We will be running 4 showers each morning before long so might look at solar with a large HW tank. I need to move the HW tank (and cold actually) as part of the renovations anyhow.

We'll probably need to be running it in the morning, and have it warm from lunch time I guess as the kids are around from 2pm. I suppose then I would have to have it running from early morning through until mid evening time. 

I suppose it would make sense to turn down the boiler temperature when we are there and only the UFH is needed, albeit we'd inevitably end up forgetting to turn it up again for HW/Rads.


----------



## Buddyboy (5 Feb 2016)

" When you say "I've set the times for the UF for 16 degrees" does this mean that it kicks in when it gets to 16 degrees, regardless of what time of the day/night it is. And then you have it set to heat to 20 degrees between 4 to 10pm. Sorry if a stupid question.
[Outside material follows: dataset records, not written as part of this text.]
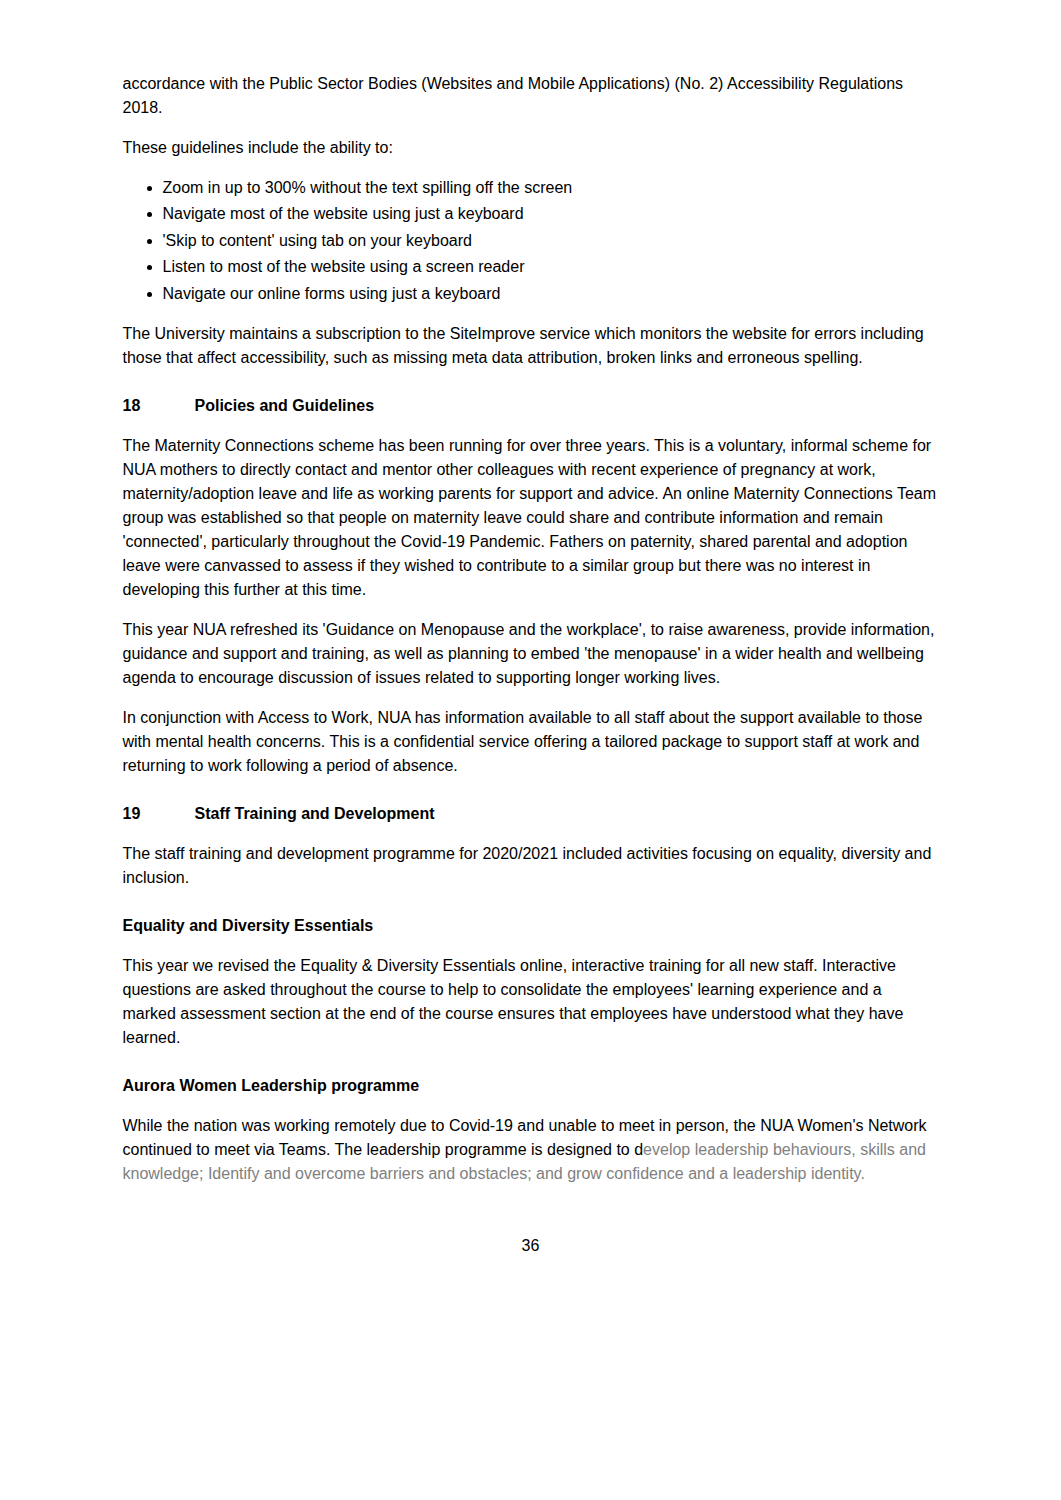accordance with the Public Sector Bodies (Websites and Mobile Applications) (No. 2) Accessibility Regulations 2018.
These guidelines include the ability to:
Zoom in up to 300% without the text spilling off the screen
Navigate most of the website using just a keyboard
'Skip to content' using tab on your keyboard
Listen to most of the website using a screen reader
Navigate our online forms using just a keyboard
The University maintains a subscription to the SiteImprove service which monitors the website for errors including those that affect accessibility, such as missing meta data attribution, broken links and erroneous spelling.
18 Policies and Guidelines
The Maternity Connections scheme has been running for over three years. This is a voluntary, informal scheme for NUA mothers to directly contact and mentor other colleagues with recent experience of pregnancy at work, maternity/adoption leave and life as working parents for support and advice. An online Maternity Connections Team group was established so that people on maternity leave could share and contribute information and remain 'connected', particularly throughout the Covid-19 Pandemic. Fathers on paternity, shared parental and adoption leave were canvassed to assess if they wished to contribute to a similar group but there was no interest in developing this further at this time.
This year NUA refreshed its 'Guidance on Menopause and the workplace', to raise awareness, provide information, guidance and support and training, as well as planning to embed 'the menopause' in a wider health and wellbeing agenda to encourage discussion of issues related to supporting longer working lives.
In conjunction with Access to Work, NUA has information available to all staff about the support available to those with mental health concerns. This is a confidential service offering a tailored package to support staff at work and returning to work following a period of absence.
19 Staff Training and Development
The staff training and development programme for 2020/2021 included activities focusing on equality, diversity and inclusion.
Equality and Diversity Essentials
This year we revised the Equality & Diversity Essentials online, interactive training for all new staff. Interactive questions are asked throughout the course to help to consolidate the employees' learning experience and a marked assessment section at the end of the course ensures that employees have understood what they have learned.
Aurora Women Leadership programme
While the nation was working remotely due to Covid-19 and unable to meet in person, the NUA Women's Network continued to meet via Teams. The leadership programme is designed to develop leadership behaviours, skills and knowledge; Identify and overcome barriers and obstacles; and grow confidence and a leadership identity.
36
We will be running 4 showers each morning before long so might look at solar with a large HW tank. I need to move the HW tank (and cold actually) as part of the renovations anyhow.

I suppose it would make sense to turn down the boiler temperature when we are there and only the UFH is needed, albeit we'd inevitably end up forgetting to turn it up again for HW/Rads."
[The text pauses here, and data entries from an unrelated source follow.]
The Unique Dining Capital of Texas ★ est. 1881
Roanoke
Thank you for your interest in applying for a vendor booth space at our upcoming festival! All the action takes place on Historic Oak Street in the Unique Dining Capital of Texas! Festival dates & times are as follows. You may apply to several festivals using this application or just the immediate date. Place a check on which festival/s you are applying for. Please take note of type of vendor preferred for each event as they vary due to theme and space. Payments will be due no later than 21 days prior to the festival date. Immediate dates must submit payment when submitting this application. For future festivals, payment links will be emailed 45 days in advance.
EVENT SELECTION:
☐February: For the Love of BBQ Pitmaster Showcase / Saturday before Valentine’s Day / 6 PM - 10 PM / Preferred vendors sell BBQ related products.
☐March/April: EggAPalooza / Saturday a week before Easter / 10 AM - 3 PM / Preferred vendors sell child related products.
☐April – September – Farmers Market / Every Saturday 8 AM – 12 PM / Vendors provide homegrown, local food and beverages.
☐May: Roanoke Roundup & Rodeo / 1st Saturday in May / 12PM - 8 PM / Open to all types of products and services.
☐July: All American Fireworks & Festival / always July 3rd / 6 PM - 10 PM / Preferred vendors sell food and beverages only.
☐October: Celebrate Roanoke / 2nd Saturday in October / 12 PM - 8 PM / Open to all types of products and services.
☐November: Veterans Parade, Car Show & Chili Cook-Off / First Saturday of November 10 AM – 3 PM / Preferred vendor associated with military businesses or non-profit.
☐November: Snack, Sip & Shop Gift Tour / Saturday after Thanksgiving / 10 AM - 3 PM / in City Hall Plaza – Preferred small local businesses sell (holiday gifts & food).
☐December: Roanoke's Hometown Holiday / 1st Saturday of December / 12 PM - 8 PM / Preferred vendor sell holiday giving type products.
The advantage of the programmable thermostat is that you can set multiple time and temperature combinations. (8 weekday/8 weekend iiirc).  I only need two for the underfloor.  I've set it to go no lower than 16 degrees from 10pm (you're right, it would kick in if the temperature dropped below that - but it never has), and to go to 20 degrees at 4pm - which means the heat turns on then and it takes until about 6pm to rise to that. It then maintains that temp (by running the boiler if needed) until 10pm, at which point it gets set back to 16 degrees (and the boiler would fire if the room dropped below that during the night).

Obviously you can also override any of the above - but remembering that UF takes a long time to change temperature. In fact, I have the tempreture set to 19 degrees at 4pm for Saturday and Sunday, assuming we will be out, but if we are staying in, I up it to 20, and it reverts back to it's programming the following 10pm.

That is a long-winded way of saying you're right in your statement above.

I don't know much about gas/adjustable boilers, but I assume it must be automatically set to fire to 70 degrees when it is asking for hot water or rads, and 45 degrees when it is set to heat the underfloor.

I'd also suggest, if you are building an extension, looking at the various options for glazing etc.  Our windows are argon filled wooden ones, and you can see condensation on the outside, which is a good indication of how efficient they are.

I'd also give consideration to the boiler, a correctly sized boiler should be running flat out when possible, it is far more efficient than an oversized one that isn't being operated to full capacity.

And we moved all the water tanks to the boiler house - its nice to know that they are not overhead in the attic, and it meant that we could have 250ltr tanks.



Research done now will really pay for itself later on.


----------